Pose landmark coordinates
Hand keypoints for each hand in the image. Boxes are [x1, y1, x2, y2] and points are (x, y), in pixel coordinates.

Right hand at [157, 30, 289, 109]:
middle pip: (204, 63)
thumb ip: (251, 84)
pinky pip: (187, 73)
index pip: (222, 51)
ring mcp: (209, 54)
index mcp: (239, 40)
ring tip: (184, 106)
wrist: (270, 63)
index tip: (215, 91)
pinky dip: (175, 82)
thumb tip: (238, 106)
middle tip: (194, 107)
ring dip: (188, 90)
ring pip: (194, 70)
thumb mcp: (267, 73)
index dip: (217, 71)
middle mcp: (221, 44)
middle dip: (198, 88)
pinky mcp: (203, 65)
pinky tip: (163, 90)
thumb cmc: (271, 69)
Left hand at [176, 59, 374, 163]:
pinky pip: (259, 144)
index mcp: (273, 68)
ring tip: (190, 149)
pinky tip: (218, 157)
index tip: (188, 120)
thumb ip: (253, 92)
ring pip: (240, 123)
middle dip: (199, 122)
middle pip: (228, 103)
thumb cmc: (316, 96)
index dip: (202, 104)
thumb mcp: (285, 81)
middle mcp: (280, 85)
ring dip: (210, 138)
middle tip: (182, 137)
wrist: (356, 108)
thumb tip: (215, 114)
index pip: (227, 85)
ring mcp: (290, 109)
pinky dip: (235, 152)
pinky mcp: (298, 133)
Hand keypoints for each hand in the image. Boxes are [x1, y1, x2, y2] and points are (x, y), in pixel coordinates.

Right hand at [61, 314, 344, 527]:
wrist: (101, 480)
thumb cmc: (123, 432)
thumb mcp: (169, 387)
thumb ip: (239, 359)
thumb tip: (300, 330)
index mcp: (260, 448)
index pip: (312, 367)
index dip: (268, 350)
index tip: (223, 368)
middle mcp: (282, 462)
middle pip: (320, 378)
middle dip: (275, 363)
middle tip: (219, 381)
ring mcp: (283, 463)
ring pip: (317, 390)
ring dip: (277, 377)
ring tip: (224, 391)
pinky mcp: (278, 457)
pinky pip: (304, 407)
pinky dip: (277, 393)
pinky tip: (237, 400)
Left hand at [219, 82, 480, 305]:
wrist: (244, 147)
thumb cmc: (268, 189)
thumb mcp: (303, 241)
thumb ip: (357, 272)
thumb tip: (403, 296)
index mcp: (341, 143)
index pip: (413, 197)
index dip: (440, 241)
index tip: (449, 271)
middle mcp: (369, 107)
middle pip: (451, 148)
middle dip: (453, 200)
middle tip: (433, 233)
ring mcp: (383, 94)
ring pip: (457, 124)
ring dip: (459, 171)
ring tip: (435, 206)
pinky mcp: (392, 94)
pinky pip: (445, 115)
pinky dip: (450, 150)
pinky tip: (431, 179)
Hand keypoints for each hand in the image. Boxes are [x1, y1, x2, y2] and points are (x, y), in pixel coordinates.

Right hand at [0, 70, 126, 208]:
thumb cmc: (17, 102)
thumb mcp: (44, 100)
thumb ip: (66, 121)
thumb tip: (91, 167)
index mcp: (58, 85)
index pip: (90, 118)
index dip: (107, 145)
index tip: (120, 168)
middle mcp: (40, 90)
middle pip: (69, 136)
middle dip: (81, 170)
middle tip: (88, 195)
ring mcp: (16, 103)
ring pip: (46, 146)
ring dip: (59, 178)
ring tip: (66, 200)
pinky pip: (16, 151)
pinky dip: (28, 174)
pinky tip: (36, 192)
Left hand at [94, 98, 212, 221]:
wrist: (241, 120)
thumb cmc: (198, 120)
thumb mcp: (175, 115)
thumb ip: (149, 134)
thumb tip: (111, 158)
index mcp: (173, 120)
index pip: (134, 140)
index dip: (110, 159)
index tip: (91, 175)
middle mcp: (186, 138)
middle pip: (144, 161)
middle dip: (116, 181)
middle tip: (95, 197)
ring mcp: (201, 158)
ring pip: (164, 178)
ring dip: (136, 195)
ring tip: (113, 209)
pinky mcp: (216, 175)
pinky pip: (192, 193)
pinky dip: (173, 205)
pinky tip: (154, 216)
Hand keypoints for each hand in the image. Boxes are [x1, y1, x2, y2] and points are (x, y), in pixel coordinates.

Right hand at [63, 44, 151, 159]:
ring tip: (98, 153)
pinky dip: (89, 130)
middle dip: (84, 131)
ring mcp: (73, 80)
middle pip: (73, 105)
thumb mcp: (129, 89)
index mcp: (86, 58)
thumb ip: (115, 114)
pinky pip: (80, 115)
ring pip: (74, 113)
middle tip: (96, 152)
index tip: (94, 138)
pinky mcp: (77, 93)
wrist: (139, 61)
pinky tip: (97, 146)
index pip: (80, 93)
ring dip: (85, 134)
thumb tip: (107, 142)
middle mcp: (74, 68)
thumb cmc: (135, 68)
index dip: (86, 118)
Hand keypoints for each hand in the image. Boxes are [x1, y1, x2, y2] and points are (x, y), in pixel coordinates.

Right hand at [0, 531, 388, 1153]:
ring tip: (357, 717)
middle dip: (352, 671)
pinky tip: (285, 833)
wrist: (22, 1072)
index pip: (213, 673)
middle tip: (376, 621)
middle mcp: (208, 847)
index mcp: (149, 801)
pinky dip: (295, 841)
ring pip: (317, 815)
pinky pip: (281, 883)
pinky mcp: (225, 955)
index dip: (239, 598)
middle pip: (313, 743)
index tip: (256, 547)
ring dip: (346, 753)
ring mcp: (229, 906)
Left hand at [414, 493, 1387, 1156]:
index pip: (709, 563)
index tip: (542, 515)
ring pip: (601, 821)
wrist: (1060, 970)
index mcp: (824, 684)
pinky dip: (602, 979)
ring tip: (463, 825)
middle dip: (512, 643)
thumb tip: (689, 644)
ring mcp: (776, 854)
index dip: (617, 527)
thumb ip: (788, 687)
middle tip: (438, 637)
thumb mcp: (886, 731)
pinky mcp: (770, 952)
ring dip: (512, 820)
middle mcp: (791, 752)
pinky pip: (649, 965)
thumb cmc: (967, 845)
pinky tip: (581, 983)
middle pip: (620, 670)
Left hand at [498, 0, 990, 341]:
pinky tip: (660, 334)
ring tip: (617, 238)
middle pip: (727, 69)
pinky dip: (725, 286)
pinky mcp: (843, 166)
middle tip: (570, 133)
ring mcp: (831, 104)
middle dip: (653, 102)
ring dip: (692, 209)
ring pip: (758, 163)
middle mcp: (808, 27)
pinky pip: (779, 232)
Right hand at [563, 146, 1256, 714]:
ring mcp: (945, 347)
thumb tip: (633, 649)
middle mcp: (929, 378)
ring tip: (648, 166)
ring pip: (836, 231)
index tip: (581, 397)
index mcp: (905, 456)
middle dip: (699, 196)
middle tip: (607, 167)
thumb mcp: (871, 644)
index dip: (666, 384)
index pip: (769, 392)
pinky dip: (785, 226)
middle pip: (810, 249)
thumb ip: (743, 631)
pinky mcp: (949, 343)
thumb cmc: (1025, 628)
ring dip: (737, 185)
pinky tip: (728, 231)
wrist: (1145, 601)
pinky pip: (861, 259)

==

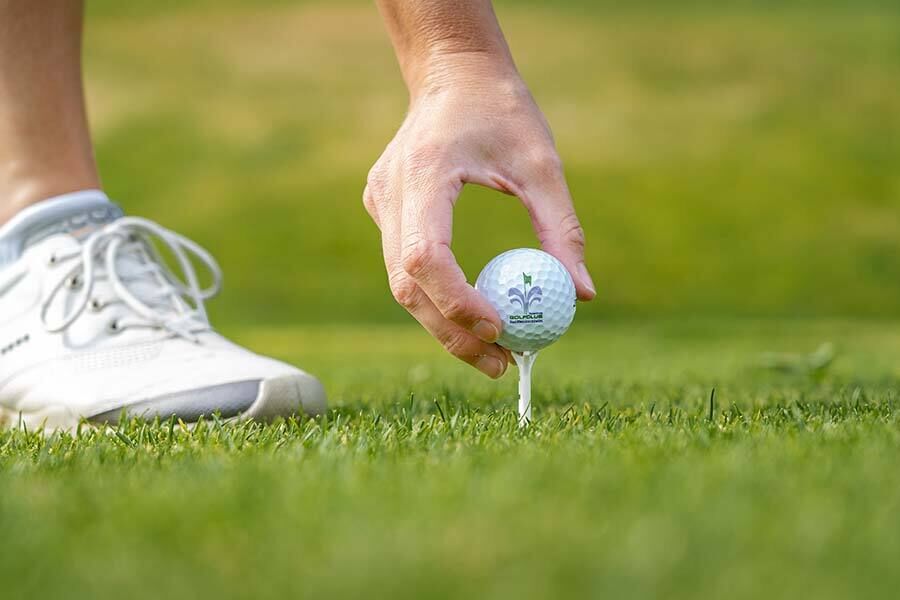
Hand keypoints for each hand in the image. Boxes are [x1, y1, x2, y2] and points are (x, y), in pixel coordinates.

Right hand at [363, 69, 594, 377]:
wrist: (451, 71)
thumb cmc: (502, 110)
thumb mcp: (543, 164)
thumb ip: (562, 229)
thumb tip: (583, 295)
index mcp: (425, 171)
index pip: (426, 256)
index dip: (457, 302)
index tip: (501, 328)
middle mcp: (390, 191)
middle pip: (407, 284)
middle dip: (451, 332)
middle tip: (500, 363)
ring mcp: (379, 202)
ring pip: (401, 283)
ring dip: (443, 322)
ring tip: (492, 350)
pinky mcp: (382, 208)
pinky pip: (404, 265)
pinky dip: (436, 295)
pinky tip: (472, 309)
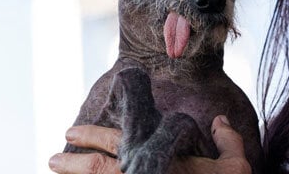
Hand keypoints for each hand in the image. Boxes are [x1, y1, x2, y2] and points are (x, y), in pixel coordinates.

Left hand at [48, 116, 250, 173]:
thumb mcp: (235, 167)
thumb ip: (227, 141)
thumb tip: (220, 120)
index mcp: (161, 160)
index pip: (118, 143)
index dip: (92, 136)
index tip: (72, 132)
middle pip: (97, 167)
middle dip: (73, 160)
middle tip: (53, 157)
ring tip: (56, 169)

--

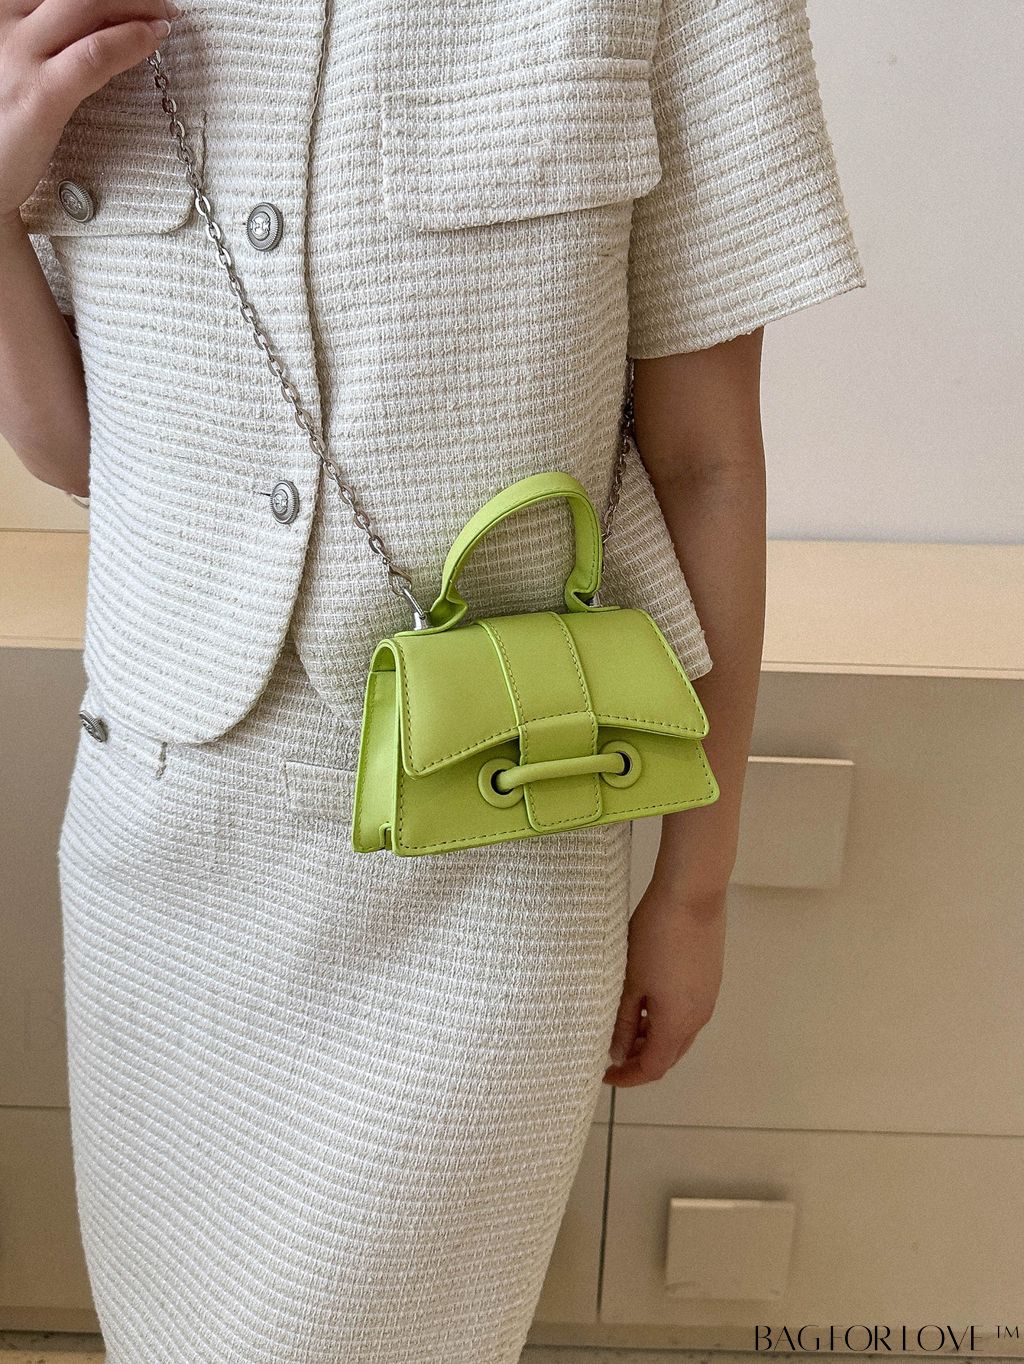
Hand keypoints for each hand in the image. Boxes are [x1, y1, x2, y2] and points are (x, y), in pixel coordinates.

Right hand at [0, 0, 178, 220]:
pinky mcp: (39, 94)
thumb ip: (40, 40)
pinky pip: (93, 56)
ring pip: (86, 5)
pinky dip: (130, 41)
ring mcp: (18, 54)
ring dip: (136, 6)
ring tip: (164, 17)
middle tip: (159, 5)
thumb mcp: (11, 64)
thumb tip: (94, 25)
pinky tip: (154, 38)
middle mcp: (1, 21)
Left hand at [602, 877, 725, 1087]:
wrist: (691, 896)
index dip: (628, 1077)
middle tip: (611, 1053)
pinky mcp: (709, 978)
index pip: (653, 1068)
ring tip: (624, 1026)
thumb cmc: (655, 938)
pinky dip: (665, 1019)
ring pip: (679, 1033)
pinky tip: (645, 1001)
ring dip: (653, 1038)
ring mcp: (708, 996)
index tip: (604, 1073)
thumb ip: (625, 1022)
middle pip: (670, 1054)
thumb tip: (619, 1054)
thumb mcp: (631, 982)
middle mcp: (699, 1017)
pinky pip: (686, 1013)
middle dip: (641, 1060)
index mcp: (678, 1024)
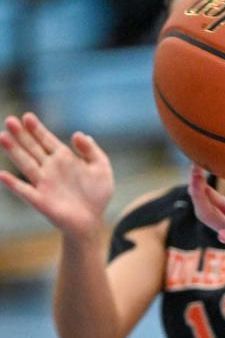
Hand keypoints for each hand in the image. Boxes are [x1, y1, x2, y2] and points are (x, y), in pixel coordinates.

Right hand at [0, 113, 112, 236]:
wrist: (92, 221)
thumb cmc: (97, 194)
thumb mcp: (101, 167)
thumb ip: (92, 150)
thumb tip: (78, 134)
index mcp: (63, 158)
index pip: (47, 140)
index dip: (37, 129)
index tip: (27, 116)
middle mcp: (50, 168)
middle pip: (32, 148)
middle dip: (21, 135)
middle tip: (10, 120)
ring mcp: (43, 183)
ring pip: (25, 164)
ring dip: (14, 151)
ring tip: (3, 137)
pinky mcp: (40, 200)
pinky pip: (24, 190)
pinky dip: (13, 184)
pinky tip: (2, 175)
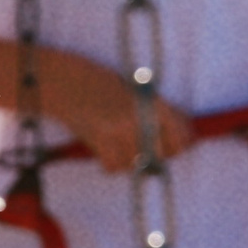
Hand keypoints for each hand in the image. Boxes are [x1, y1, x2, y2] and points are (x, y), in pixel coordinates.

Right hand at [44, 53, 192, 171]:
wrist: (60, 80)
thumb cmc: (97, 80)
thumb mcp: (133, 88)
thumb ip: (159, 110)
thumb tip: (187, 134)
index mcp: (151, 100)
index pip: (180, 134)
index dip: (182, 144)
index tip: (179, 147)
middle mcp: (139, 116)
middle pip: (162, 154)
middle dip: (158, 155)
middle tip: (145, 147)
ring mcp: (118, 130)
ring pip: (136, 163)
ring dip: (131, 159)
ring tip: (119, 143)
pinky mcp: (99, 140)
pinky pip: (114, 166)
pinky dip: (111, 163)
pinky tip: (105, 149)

Task item:
When you reach the line holding "index tip: (188, 120)" in the records above, begin reproducing exactly, stop after the line holding "ring mcp: (290, 109)", and output nothing else.

Solution for this task:
index tip: (188, 120)
thumb ip: (253, 92)
ring pip: (240, 123)
middle dip: (199, 122)
middle pip: (228, 103)
thumb cmc: (316, 96)
index dip: (202, 104)
thumb mcp: (285, 81)
middle mcp: (280, 85)
ring dip: (210, 138)
middle tip: (182, 137)
wrist: (356, 108)
thumb tip: (215, 114)
index pip: (227, 85)
ring mcp: (290, 109)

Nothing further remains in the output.